## Task statement
Which lines in the rows below contain the string "image"? Pull out each of them; case counts.

## Available data
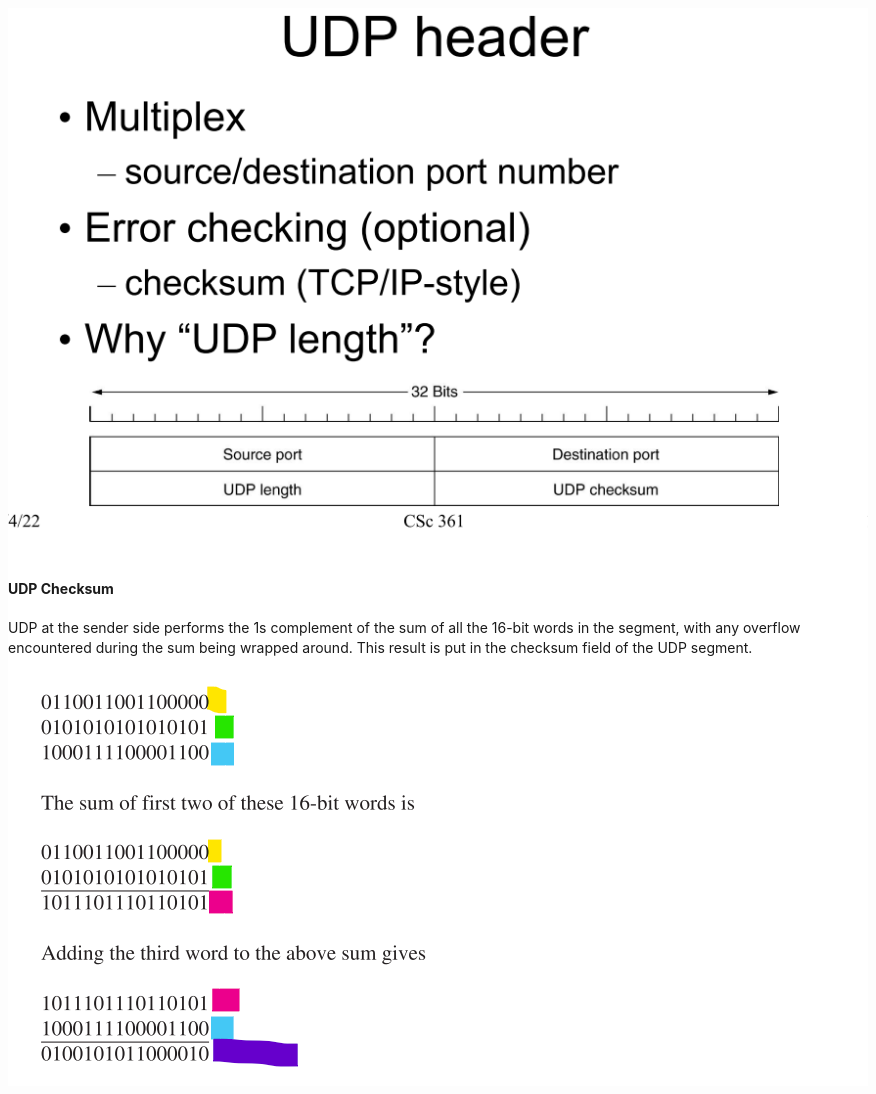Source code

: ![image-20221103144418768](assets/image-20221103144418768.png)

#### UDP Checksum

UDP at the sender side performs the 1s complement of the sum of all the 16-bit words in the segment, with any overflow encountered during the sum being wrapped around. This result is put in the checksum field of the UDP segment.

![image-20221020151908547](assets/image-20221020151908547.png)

## Expected answer
: ![image-20221103144418768](assets/image-20221103144418768.png)
![image-20221020151908547](assets/image-20221020151908547.png)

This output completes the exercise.